Put every line of the items below into a numbered list, leaving out any blank lines.

— START OF Data supplied —

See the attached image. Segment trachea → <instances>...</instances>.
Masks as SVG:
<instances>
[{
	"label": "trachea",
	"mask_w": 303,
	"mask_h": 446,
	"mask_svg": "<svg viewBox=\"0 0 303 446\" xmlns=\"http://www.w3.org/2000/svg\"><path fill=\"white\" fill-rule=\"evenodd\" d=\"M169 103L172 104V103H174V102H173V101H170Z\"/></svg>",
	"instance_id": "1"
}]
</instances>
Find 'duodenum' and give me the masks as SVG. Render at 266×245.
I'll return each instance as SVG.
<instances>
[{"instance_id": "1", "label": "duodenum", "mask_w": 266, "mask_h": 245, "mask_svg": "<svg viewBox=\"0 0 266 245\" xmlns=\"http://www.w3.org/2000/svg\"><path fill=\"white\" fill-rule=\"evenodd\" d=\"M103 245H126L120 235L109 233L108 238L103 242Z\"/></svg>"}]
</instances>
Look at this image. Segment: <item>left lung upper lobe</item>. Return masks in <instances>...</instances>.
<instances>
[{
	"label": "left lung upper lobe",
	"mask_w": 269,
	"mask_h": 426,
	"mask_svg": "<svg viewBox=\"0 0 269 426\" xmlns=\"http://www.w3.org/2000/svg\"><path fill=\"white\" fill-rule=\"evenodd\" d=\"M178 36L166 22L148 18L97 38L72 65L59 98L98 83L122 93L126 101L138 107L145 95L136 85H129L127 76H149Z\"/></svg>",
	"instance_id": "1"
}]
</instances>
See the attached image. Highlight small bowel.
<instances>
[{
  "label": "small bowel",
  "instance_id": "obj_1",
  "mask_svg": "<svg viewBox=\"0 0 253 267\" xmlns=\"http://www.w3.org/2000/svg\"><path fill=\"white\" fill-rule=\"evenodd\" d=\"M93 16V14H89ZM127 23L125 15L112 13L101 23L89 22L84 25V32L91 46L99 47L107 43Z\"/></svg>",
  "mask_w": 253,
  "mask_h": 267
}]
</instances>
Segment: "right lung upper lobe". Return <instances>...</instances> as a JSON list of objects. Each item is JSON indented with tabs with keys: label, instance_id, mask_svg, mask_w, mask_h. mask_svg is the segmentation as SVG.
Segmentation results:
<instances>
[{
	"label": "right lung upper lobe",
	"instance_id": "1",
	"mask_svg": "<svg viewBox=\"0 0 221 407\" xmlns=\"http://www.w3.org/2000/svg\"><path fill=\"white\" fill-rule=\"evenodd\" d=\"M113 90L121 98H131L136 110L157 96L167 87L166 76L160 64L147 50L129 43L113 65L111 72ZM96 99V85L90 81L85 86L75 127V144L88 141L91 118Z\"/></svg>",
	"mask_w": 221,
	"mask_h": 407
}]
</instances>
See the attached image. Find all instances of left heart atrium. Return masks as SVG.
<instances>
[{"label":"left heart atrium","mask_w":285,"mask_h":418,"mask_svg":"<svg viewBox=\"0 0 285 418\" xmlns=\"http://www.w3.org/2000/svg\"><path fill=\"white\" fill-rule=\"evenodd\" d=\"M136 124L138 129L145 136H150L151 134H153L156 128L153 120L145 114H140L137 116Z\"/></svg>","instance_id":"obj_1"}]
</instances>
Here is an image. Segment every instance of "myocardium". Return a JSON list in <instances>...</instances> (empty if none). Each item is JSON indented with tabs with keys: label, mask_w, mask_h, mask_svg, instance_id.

— END OF Data supplied —

→ Solution to this problem:
1. See the attached image. Segment trachea → <instances>...</instances>.
2. Masks as SVG:
3. <instances>
4. [{
5. 	"label": "trachea",
6. 	"mask_w": 303,
7. 	"mask_h": 446,
8. 	"mask_svg": "<svg viewBox=\"0 0 303 446\" xmlns=\"http://www.w3.org/2000/svg\"><path fill=\"white\" fill-rule=\"evenodd\" d=\"M169 103L172 104V103H174V102H173V101H170Z\"/></svg>",
9. 	"instance_id": "1"
10. }]
11. </instances>
12. Find 'duodenum' and give me the masks as SVG. Render at 266×245.
13. I'll return each instance as SVG.
14. <instances>
15. [{"instance_id": "1", "label": "duodenum", "mask_w": 266, "mask_h": 245, "mask_svg": "<svg viewBox=\"0 0 266 245\" xmlns=\"http://www.w3.org/2000/svg\"><path fill=\"white\" fill-rule=\"evenodd\" d=\"M103 245H126L120 235L109 233L108 238L103 242Z\"/></svg>"}]
16. </instances>
17. Look at this image. Segment: <item>left lung upper lobe</item>. Return masks in <instances>...</instances>.
18. <instances>
19. [{
20. 	"label": "left lung upper lobe",
21. 	"mask_w": 269,
22. 	"mask_h": 426,
23. 	"mask_svg": "<svg viewBox=\"0 0 269 426\" xmlns=\"http://www.w3.org/2000/svg\"><path fill=\"white\" fill-rule=\"evenodd\" d=\"M178 36L166 22L148 18L97 38L72 65L59 98L98 83L122 93L126 101L138 107L145 95L136 85H129L127 76H149Z\"/></svg>",
24. 	"instance_id": "1"
25. }]
26. </instances>
27. See the attached image. Highlight small bowel.
28. <instances>
29. [{
30.   "label": "small bowel",
31.   "instance_id": "obj_1",
32.   "mask_svg": "<svg viewBox=\"0 0 253 267\" xmlns=\"http://www.w3.org/2000/svg\"><path fill=\"white\" fill-rule=\"evenodd\" d=\"M93 16V14H89ZM127 23L125 15L112 13L101 23L89 22L84 25V32L91 46L99 47L107 43Z\"/></svg>",
33.   "mask_w": 253,
34.   "mask_h": 267
35. }]
36. </instances>
37. Segment: "right lung upper lobe". Return <instances>...</instances> as a JSON list of objects. Each item is JSON indented with tabs with keys: label, instance_id, mask_svg, mask_w, mask_h. mask_svg is the segmentation as SVG.
38. Segmentation results:
39. <instances>
40. [{
41. 	"label": "right lung upper lobe",
42. 	"instance_id": "1",
43. 	"mask_svg": "<svg viewBox=\"0 0 221 407\" xmlns=\"http://www.w3.org/2000/svg\"><path fill=\"white\" fill-rule=\"evenodd\" d=\"M113 90L121 98H131L136 110L157 96L167 87L166 76L160 64L147 50L129 43L113 65L111 72ZM96 99V85L90 81L85 86L75 127V144L88 141L91 118Z\"/></svg>",
44. 	"mask_w": 221,
45. 	"mask_h": 407
46. }]
47. </instances>
48. See the attached image. Find all instances of left heart atrium. Return masks as SVG.
49. <instances>
50. [{"label":"left heart atrium","mask_w":285,"mask_h":418,"mask_svg":"<svg viewBox=\"0 0 285 418\" xmlns=\"http://www.w3.org/2000/svg\"><path fill=\"white\" fill-rule=\"evenodd\" d=\"M136 124L138 129L145 136H150L151 134H153L156 128L153 120L145 114H140L137 116Z\"/></svg>","instance_id":"obj_1"}]
51. </instances>
52. Here is an image. Segment every instance of "myocardium". Return a JSON list in <instances>...</instances> (empty if none). Each item is JSON indented with tabs with keys: label, mask_w, mask_h, mask_svg, instance_id.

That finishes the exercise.